• [PROBLEM] Write down exactly the lines from the one below that has "significant di ff" to the end of the data, both ends included; the pictures should not appear in your copy.

• [AVAILABLE DATA]
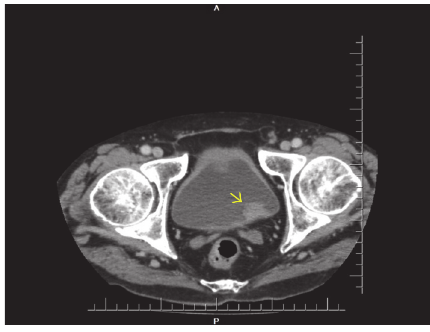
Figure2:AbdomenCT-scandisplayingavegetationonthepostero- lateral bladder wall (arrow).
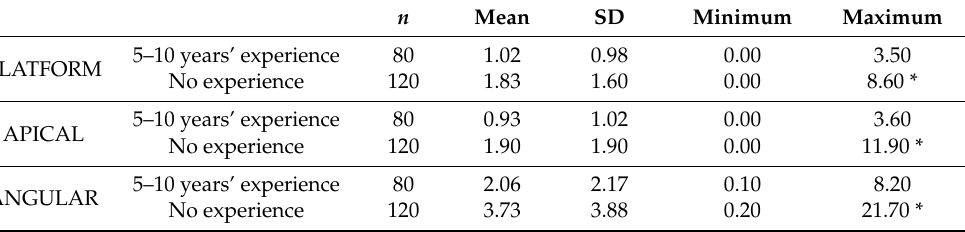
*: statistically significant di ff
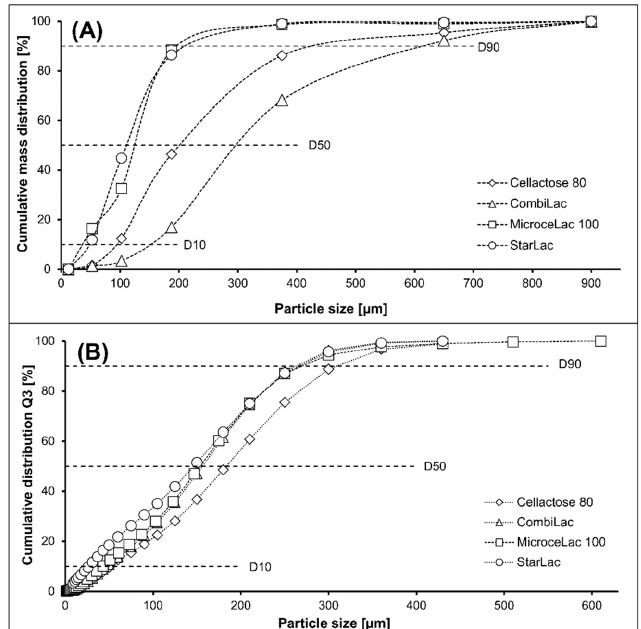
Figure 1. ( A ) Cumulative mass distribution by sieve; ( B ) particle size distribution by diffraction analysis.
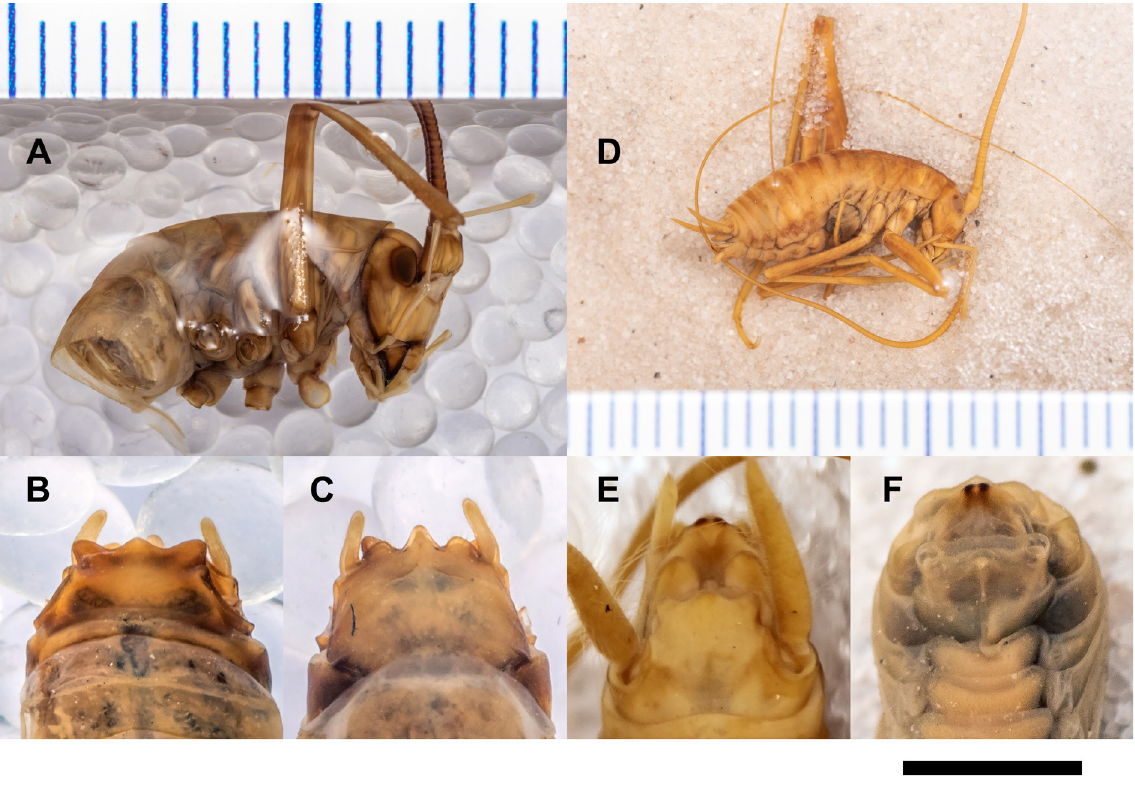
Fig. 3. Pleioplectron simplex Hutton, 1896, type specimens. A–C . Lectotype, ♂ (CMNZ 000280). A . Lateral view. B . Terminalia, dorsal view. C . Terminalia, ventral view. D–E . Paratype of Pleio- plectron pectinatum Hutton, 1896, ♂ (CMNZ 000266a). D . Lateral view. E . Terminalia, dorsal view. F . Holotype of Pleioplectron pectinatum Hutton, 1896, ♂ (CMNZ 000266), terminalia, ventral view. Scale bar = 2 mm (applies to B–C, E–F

• [ANSWER BOX]
*: statistically significant di ff
Figure 1. ( A ) Cumulative mass distribution by sieve; ( B ) particle size distribution by diffraction analysis.
Fig. 3. Pleioplectron simplex Hutton, 1896, type specimens. A–C . Lectotype, ♂ (CMNZ 000280). A . Lateral view. B . Terminalia, dorsal view. C . Terminalia, ventral view. D–E . Paratype of Pleio- plectron pectinatum Hutton, 1896, ♂ (CMNZ 000266a). D . Lateral view. E . Terminalia, dorsal view. F . Holotype of Pleioplectron pectinatum Hutton, 1896, ♂ (CMNZ 000266), terminalia, ventral view. Scale bar = 2 mm (applies to B–C, E–F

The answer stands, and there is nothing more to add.